JOSS review: how to choose deltatol and niter?

Question

JOSS review: how to choose deltatol and niter?

Closed this issue 7 years ago · 2 comments

I was playing around with the stochastic quadratic function, and noticed that if deltatol is smaller than the variance of the added noise in the objective, then the algorithm will never converge (since even at the optimum, the function values are fluctuating too much). In general, we don't know what the variance in our objective is, so how should one go about choosing the deltatol parameter (or analogously, for minimizeSPSA, the niter parameter)? If it is too big, the algorithm exits prematurely, while if it is too small, it never returns. I don't know if you have tips on how to get around this problem, but adding some discussion in the documentation about the importance of deltatol might be helpful.

Answer 1 · 2017-05-23T15:36:53.000Z

You are right about the non-convergence if the function differences at distances of deltatol are smaller than the stochasticity.
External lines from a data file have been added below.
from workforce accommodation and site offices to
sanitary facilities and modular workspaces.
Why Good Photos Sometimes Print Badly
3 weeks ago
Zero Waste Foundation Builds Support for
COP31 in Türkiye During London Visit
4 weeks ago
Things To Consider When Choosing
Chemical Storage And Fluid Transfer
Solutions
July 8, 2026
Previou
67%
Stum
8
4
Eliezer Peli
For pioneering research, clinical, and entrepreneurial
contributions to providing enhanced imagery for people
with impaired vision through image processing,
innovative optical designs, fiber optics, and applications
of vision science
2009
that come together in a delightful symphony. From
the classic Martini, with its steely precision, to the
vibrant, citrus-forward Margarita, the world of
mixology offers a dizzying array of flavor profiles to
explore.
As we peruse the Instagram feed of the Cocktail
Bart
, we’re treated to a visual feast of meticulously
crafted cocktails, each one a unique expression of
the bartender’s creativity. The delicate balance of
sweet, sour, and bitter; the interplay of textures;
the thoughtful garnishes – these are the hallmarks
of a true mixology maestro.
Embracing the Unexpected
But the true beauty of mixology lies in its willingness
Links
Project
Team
This problem is resolved if errorcontrol=True, but optimization still becomes exceedingly expensive if the variation of the function at the target accuracy is much smaller than the stochasticity. I added a comment about this to the docstring, see 0eba0e0.
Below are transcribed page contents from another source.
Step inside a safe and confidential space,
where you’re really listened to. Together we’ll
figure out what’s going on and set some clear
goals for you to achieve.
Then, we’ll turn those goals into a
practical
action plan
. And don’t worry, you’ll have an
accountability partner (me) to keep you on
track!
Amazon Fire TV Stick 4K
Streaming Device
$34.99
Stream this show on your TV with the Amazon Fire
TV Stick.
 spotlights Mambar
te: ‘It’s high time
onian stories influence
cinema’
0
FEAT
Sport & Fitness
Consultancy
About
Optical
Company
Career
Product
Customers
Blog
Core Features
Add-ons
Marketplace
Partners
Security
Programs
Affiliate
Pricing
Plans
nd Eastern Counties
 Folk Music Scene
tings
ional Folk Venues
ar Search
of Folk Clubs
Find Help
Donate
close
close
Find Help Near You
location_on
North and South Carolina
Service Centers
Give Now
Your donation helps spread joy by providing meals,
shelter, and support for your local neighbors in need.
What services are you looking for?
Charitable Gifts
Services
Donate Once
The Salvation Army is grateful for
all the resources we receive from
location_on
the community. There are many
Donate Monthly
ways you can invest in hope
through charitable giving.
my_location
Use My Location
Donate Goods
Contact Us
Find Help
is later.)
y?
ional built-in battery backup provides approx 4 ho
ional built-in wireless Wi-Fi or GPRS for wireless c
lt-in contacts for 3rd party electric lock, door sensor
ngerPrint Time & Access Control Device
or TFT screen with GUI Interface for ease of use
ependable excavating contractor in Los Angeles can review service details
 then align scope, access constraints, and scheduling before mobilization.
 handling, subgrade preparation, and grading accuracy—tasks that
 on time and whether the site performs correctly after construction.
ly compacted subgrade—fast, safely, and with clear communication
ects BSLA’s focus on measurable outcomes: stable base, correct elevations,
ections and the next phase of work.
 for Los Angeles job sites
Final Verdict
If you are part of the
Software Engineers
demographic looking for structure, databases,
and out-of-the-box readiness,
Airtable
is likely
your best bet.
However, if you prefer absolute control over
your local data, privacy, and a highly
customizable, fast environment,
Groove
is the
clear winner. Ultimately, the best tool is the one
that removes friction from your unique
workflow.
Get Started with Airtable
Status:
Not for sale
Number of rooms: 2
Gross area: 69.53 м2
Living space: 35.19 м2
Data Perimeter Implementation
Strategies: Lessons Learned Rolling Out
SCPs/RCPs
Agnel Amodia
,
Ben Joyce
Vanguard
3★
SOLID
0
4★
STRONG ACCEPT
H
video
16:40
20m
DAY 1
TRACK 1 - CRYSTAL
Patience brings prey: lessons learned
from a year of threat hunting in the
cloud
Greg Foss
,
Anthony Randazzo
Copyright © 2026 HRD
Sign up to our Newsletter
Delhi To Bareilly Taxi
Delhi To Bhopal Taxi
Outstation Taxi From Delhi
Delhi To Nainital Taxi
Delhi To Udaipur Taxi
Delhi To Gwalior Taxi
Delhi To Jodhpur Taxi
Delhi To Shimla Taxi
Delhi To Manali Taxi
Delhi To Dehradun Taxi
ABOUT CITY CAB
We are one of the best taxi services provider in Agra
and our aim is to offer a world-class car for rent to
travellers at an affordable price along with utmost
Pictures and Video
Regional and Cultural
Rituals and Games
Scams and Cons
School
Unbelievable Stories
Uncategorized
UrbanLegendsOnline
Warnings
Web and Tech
deltatol is the target pattern size, i.e. it determines how precisely the optimum is determined. It should be chosen as large as possible. I have added a description of the termination criteria to the docstring for more clarity, see 9599387.

For the SPSA algorithm there is some discussion for suitable parameter choices in the literature (see http://www.jhuapl.edu/SPSA/PDF-SPSA/Spall_Implementation_of_the_Simultaneous.PDF), which I have now referenced in the docstring, see d3ce9bc

Answer 2 · 2017-05-23T17:40:48.000Z

Ah, interesting. Thanks for the references!